▸ YOUR TASK:
If pictures are present, leave them out, and copy the data word for word.

▸ EXERCISE DATA:

== Segment start ==

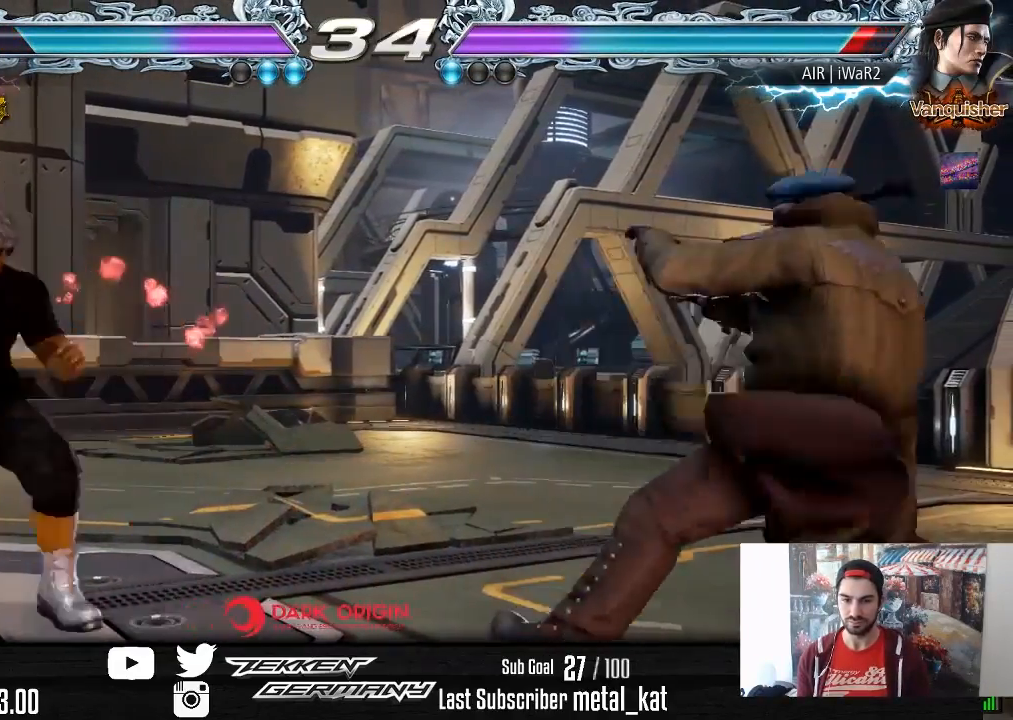
{"buttons": ["DPAD_RIGHT"], "right_stick": "center", "events": [[33, "DPAD_LEFT", "down"], [183, "DPAD_DOWN", "down"], [233, "DPAD_DOWN", "up"], [267, "DPAD_LEFT", "up"], [317, "DPAD_LEFT", "down"], [433, "DPAD_LEFT", "up"], [500, "DPAD_RIGHT", "down"]]}
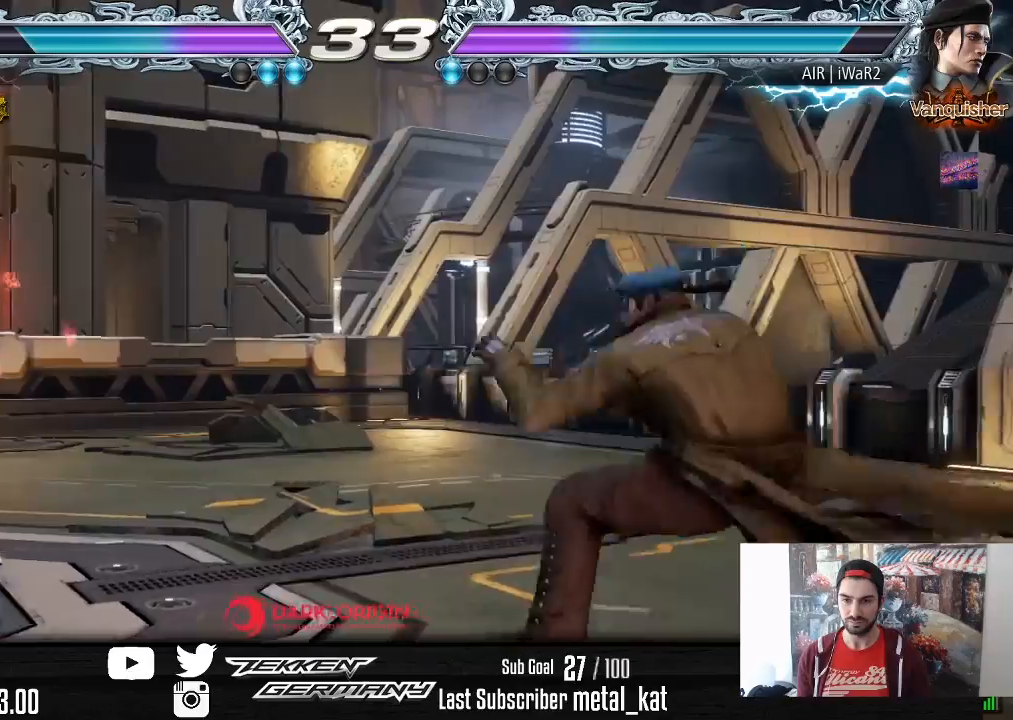
{"buttons": ["DPAD_RIGHT"], "right_stick": "center", "events": [[83, "DPAD_RIGHT", "up"], [150, "DPAD_RIGHT", "down"], [217, "DPAD_RIGHT", "up"], [267, "DPAD_LEFT", "down"], [367, "DPAD_LEFT", "up"], [483, "DPAD_RIGHT", "down"]]}
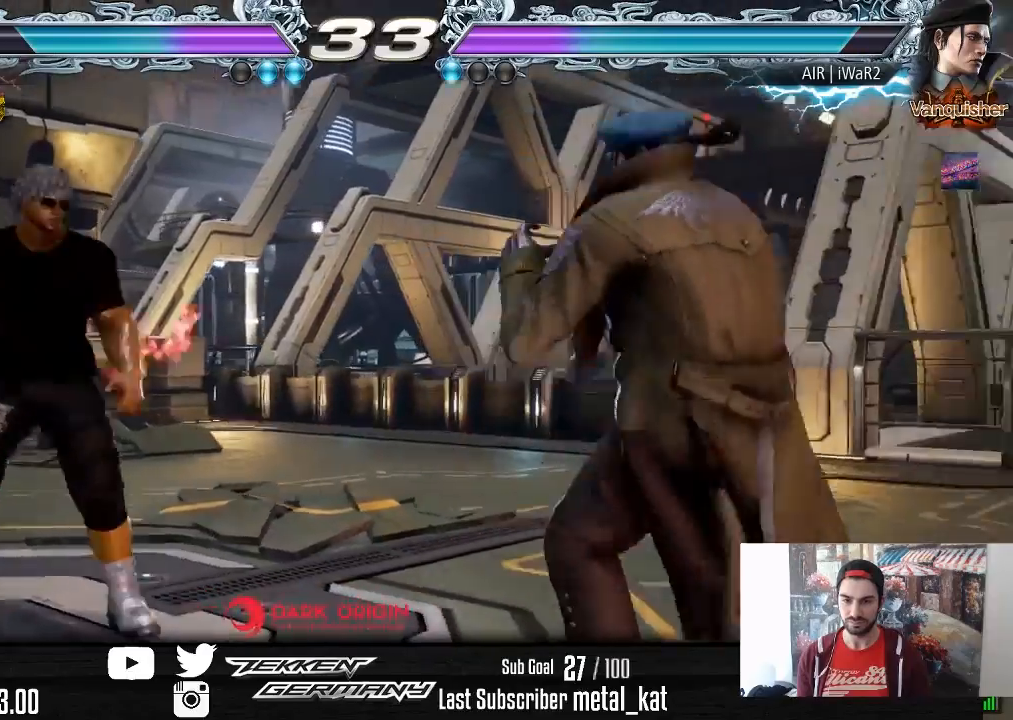
{"buttons": ["DPAD_RIGHT"], "right_stick": "center", "events": [[50, "DPAD_RIGHT", "up"], [100, "DPAD_RIGHT", "down"], [200, "CIRCLE", "down"], [317, "CIRCLE", "up"]]}
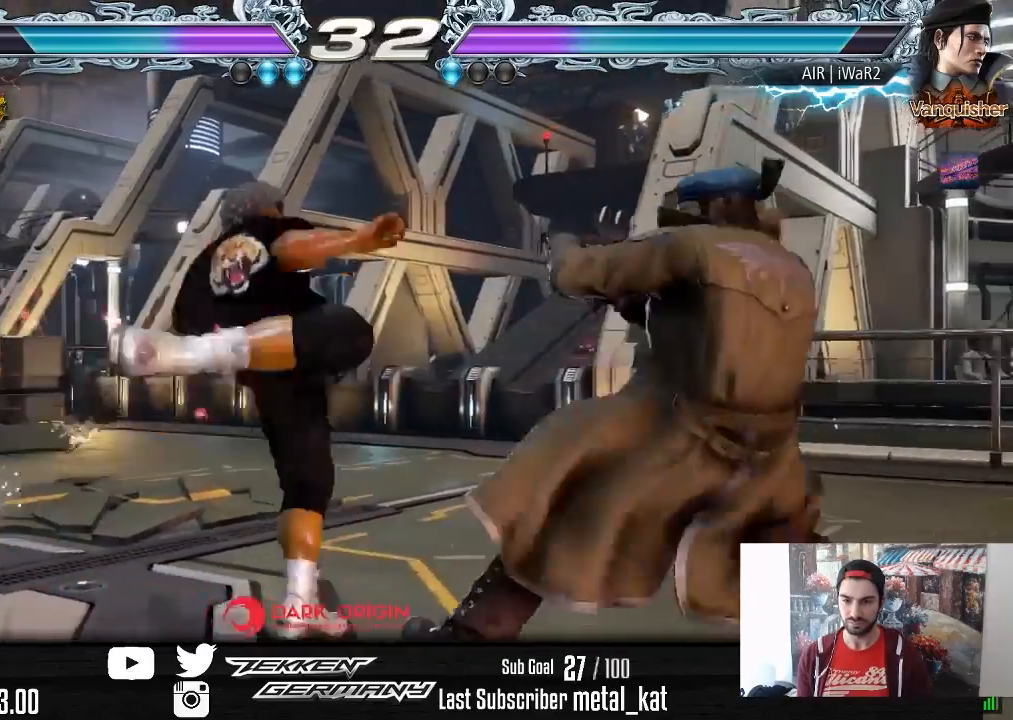
{"buttons": ["DPAD_LEFT"], "right_stick": "center", "events": [[100, "DPAD_RIGHT", "up"], [450, "DPAD_LEFT", "down"]]}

== Segment end ==

▸ RESPONSE TO THIS TASK:
{"buttons": ["DPAD_RIGHT"], "right_stick": "center", "events": [[33, "DPAD_LEFT", "down"], [183, "DPAD_DOWN", "down"], [233, "DPAD_DOWN", "up"], [267, "DPAD_LEFT", "up"], [317, "DPAD_LEFT", "down"], [433, "DPAD_LEFT", "up"], [500, "DPAD_RIGHT", "down"]]}
{"buttons": ["DPAD_RIGHT"], "right_stick": "center", "events": [[83, "DPAD_RIGHT", "up"], [150, "DPAD_RIGHT", "down"], [217, "DPAD_RIGHT", "up"], [267, "DPAD_LEFT", "down"], [367, "DPAD_LEFT", "up"], [483, "DPAD_RIGHT", "down"]]}
{"buttons": ["DPAD_RIGHT"], "right_stick": "center", "events": [[50, "DPAD_RIGHT", "up"], [100, "DPAD_RIGHT", "down"], [200, "CIRCLE", "down"], [317, "CIRCLE", "up"]]}
{"buttons": ["DPAD_LEFT"], "right_stick": "center", "events": [[100, "DPAD_RIGHT", "up"], [450, "DPAD_LEFT", "down"]]}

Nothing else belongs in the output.